DATA SUPPLIED:
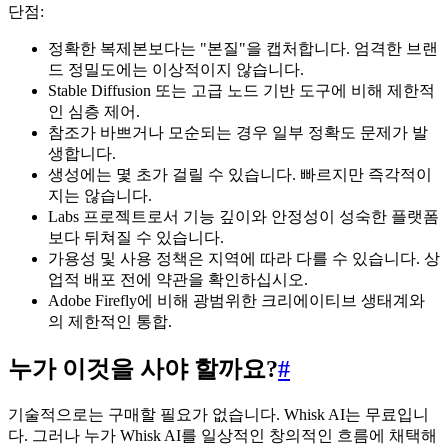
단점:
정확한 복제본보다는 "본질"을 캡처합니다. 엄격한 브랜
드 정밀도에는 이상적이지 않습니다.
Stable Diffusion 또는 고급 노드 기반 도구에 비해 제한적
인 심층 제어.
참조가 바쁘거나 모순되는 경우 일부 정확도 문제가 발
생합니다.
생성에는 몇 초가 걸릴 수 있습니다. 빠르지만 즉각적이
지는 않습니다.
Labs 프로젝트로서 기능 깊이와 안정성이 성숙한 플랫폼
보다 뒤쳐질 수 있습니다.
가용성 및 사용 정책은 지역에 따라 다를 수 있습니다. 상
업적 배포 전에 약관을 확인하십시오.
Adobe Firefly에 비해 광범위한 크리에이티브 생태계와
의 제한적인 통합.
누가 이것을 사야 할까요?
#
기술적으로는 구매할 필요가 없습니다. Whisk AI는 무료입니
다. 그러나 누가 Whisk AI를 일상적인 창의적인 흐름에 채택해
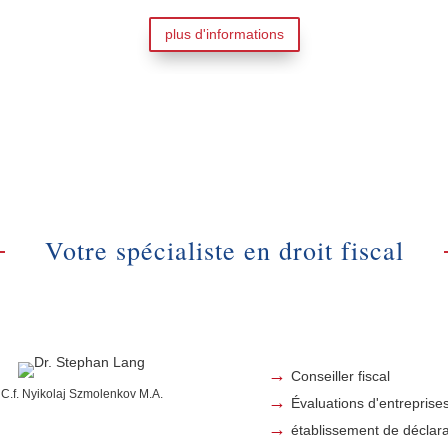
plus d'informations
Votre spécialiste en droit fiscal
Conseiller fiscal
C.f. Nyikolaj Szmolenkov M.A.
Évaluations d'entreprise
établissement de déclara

WORK REQUIRED: Each line from the one that contains "Évaluations d'entreprise" through the end of the records must be repeated exactly. No other line belongs in the answer.

REPLY TO THE EXERCISE:
Évaluations d'entreprise
établissement de déclara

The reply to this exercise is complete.